I don't want to seem unreasonable or feel like I'm pushing my MIL away (I want her to be an active part of our baby's lives), but I have this fear of her becoming too involved in our lives when our baby is born.
Cut a long story short she didn't like me when I got with my husband about 7 years ago. It's been a long journey and some effort on my part (involving her in my family) but she does love me now. My issue is, is that we do have to have boundaries with her, she has a habit when visiting to stay longer than what we feel comfortable with. Once upon a time she would rock by unannounced, even if we said no to coming around. I get on with my MIL, but she is a very different person to me. She has burnt a lot of bridges in her life, so has isolated herself and so she can be quite crabby and weird. I have had to distance myself because I don't feel wholly comfortable and it can impact my mental health with being quite introverted myself. I have a really close relationship with my family and I think that gets to her at times.

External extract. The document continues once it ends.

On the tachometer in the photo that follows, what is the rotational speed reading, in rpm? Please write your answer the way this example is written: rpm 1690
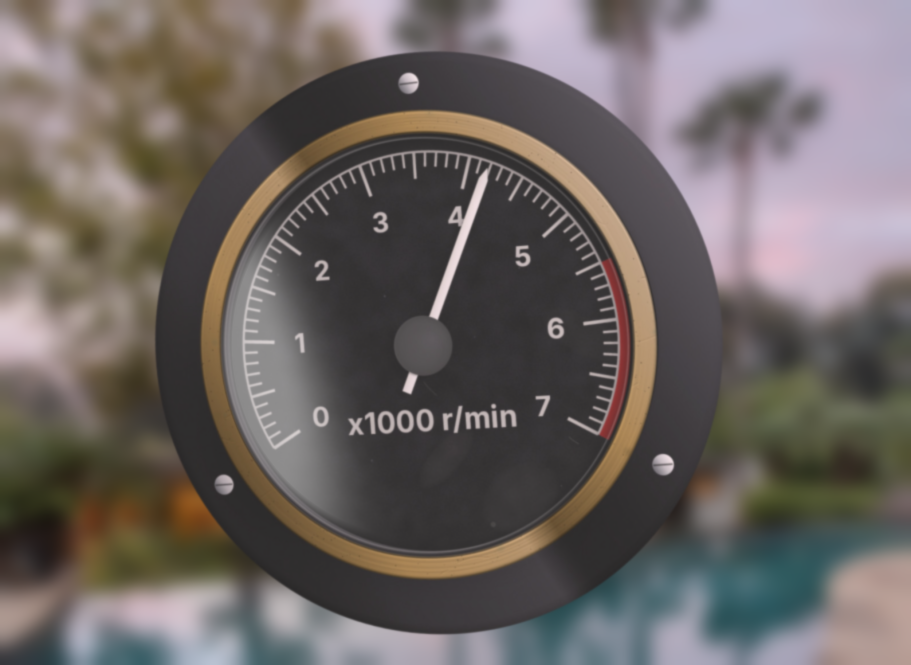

I have a fear that she is going to want to overstep those boundaries again when our baby is born, and will want to be around all of the time. But I am conscious that I will be recovering for a little while and will want to bond with baby with my husband alone too. I did consider saying no visitors until we are home and comfortable, but I really want my parents and sister to visit as soon as. But I can't do that and not let my MIL visit. I also want to restrict visit times, but I know my mum and dad will be super helpful with the housework/looking after the garden, so don't want to restrict for them. I feel completely torn. Does anyone else have experience with this?